Error in ANOVA table in the AIAG MSA manual? Table A4

[keithljelp]

Hello,

In the ANOVA tables in the AIAG MSA Manual's; 3rd and 4th the F-value for the data in table 24, is 79.41 for Appraiser and 492.29 for Parts. My question is where did they get these numbers? I was taught to take the MSE-sub appraiser/MSE-sub within to calculate the F-value. Well, 1.58363/0.04598 is 34.44171 by my trusty HP 42S and 34.440 with I use R.

Am I missing something here???

Thanks,

Keith

 

[Stijloor]

Re: Error in ANOVA table in the AIAG MSA manual? Table 24

Hello,

In the ANOVA tables in the AIAG MSA Manual's; 3rd and 4th the F-value for the data in table 24, is 79.41 for Appraiser and 492.29 for Parts. My question is where did they get these numbers? I was taught to take the MSE-sub appraiser/MSE-sub within to calculate the F-value. Well, 1.58363/0.04598 is 34.44171 by my trusty HP 42S and 34.440 with I use R.

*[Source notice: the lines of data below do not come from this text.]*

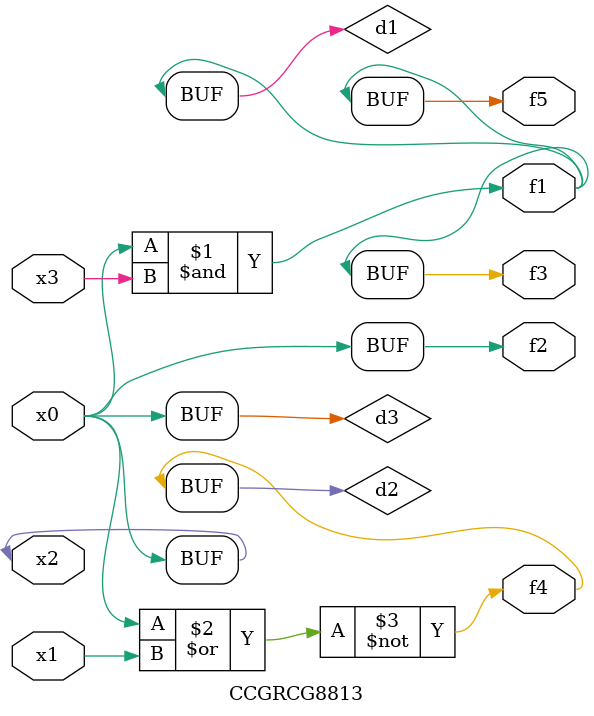
<source format=v>
module CCGRCG8813(
	input x0, x1, x2, x3,
	output f1, f2, f3, f4, f5
);

	wire d1, d2, d3;

	and (d1, x2, x3);
	nor (d2, x0, x1);
	buf (d3, x0, x2);
	assign f1 = d1;
	assign f2 = d3;
	assign f3 = d1;
	assign f4 = d2;
	assign f5 = d1;
endmodule

</source>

Am I missing something here???

Thanks,

Keith

MSA Experts?

Thanks.

Stijloor.

 

[Miner]

From AIAG MSA 3rd Edition errata:

[FONT=Arial, Helvetica, sans-serif]Page 190: Table 19a, F values changed from 34.44 to 79.41, and 213.52 to 492.29 in order to maintain consistency with the random effects model (footnote 79, page 187). MSA3p190.pdf [/FONT]
​

 

[Rameshwar25]

using MSA 4th manual and after analysing worksheet examples from Elsmar.com, i have understood that:
F(Appraiser)=MS (Appraiser)/MS(App by part)= 1.58363/0.01994=79.41
F(Parts)=MS (Partsr)/MS(App b y part)= 9.81799/0.01994=492.29

Refer following text from MSA manual, page 105

" F-ratio column is calculate only.......... It is determined by the mean square value of interaction devided by mean square error."


I think it will do.
Rameshwar

 

[keithljelp]

Y'all,

Thanks for the info. I missed the errata.

Could someone point me to a detailed discussion of AIAG's reasoning. I am not sold just because they said so. I inherently distrust AIAG because of the way they calculate percent total variation. I agree with Dr. Wheeler the math is wrong there.

Thanks,

Keith

 

[Miner]

In this case, AIAG is following the correct approach.

In the standard ANOVA, all factors are considered FIXED. This means that the levels tested are the only levels of interest. In this situation, your calculation of the F - ratio is the correct approach.

However, in a Gage R&R study, the factors are RANDOM. The parts are selected at random to represent all parts. Usually, the operators are selected at random to represent all operators. In this situation, the General Linear Model (GLM) is used instead of ANOVA (yes, the table looks the same). The calculations shown by AIAG in the appendix are the correct calculations for GLM.

You can also have a MIXED model where the parts are random and the operators are fixed (because that all there are). In this situation GLM must also be used.

If you are a Minitab user, Minitab 15 and earlier assume a fully RANDOM model. Minitab 16 allows you to choose between a RANDOM and a MIXED model.

 

[keithljelp]

Miner, Thanks.

I will study up on GLM and random ANOVA.

Keith